Attach are my tested onnxs:
-
Original - superpoint_lightglue_Opset16_IR8_1500SimpInfo.onnx
superpoint_lightglue_Opset16_IR8_1500SimpInfo.zip (40.2 MB) -
Subgraphs:
TensorrtExecutionProvider_TRTKernel_graph_main_graph_4886252126279222944_0_0.onnx
TensorrtExecutionProvider_TRTKernel_graph_main_graph_4886252126279222944_1_1.onnx
TensorrtExecutionProvider_TRT_Subgraph.onnx
Sub_graphs.zip (40.2 MB)If you will analyze the sub graphs you will find that the NonZero layer was removed which is exactly as I expected.
Can you explain please what is the purpose of the file TensorrtExecutionProvider_TRT_Subgraph.onnx?
It seems extactly as the file TensorrtExecutionProvider_TRTKernel_graph_main_graph_4886252126279222944_1_1.onnx,
but its size is much smaller…?Finally,
Do you have idea, reference, an example how to replace NonZero operator in roder to be able to use an old TensorRT 8.2.X version?I know that this TensorRT version plugin interface doesn’t support a dynamic operator which its output shape depends on input content…

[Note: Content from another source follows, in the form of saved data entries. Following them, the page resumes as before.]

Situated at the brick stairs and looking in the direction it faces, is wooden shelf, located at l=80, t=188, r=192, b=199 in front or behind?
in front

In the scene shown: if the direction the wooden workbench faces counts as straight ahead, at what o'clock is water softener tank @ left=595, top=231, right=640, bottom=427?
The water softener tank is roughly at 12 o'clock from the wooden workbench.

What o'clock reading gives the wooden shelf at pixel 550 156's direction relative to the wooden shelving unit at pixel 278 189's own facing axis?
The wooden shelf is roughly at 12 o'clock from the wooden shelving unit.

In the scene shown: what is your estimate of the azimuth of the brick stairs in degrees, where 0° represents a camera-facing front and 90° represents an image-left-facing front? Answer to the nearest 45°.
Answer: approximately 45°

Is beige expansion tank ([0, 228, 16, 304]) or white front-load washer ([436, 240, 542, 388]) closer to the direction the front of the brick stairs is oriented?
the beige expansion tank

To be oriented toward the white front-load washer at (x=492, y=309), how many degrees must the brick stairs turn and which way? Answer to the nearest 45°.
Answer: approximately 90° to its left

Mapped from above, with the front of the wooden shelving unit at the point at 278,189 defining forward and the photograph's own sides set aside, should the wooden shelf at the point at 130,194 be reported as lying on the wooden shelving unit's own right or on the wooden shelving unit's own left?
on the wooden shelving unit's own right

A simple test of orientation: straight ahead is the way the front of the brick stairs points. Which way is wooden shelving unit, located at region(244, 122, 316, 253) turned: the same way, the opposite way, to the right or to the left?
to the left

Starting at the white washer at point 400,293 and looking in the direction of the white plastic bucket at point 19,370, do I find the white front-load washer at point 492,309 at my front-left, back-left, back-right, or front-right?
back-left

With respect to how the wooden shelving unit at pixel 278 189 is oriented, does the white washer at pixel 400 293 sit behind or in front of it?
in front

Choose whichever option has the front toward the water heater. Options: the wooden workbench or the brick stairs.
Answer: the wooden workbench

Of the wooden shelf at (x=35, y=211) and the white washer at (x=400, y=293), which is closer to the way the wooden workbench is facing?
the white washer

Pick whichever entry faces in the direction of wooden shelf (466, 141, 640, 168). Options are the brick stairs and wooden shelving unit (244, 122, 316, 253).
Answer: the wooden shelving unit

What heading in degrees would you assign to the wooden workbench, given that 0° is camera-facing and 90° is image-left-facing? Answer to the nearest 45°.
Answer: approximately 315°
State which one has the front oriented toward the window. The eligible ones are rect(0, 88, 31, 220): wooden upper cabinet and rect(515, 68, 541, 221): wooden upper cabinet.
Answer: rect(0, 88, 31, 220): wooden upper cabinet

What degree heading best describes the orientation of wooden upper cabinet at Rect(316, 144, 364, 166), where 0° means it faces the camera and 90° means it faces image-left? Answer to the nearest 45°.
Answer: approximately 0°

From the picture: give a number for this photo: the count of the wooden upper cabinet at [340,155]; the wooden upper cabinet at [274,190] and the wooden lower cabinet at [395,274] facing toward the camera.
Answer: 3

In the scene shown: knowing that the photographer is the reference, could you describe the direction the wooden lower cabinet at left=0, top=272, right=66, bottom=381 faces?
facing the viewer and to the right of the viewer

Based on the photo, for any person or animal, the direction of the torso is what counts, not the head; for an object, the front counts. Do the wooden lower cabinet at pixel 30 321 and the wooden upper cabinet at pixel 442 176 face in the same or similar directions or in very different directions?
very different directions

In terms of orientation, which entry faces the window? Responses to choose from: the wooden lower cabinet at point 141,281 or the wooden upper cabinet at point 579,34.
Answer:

If I will not find a TRT solution I will implement it externally using CUDA and integrate it with both sub graphs in order to complete the original model logic.
Thank you!
But I couldn’t find low level information about a specific layer which is the root cause problem - NonZero.
To acquire this layer correlation information you will have to compile ONNX Runtime with NVTX support. Or you are able to tell by the CUDA kernel name which layer is executed. For that you will have to zoom in a lot so see each kernels name.
Do you have idea, reference, an example how to replace NonZero operator in roder to be able to use an old TensorRT 8.2.X version?
No, this is an issue with the operator itself as you already mentioned it is a dynamic output size operator. Maybe you can write a custom implementation of it to provide the NonZero values but pad them with 0’s to a fixed length ? Your approach to implement it externally sounds like the easiest to be honest.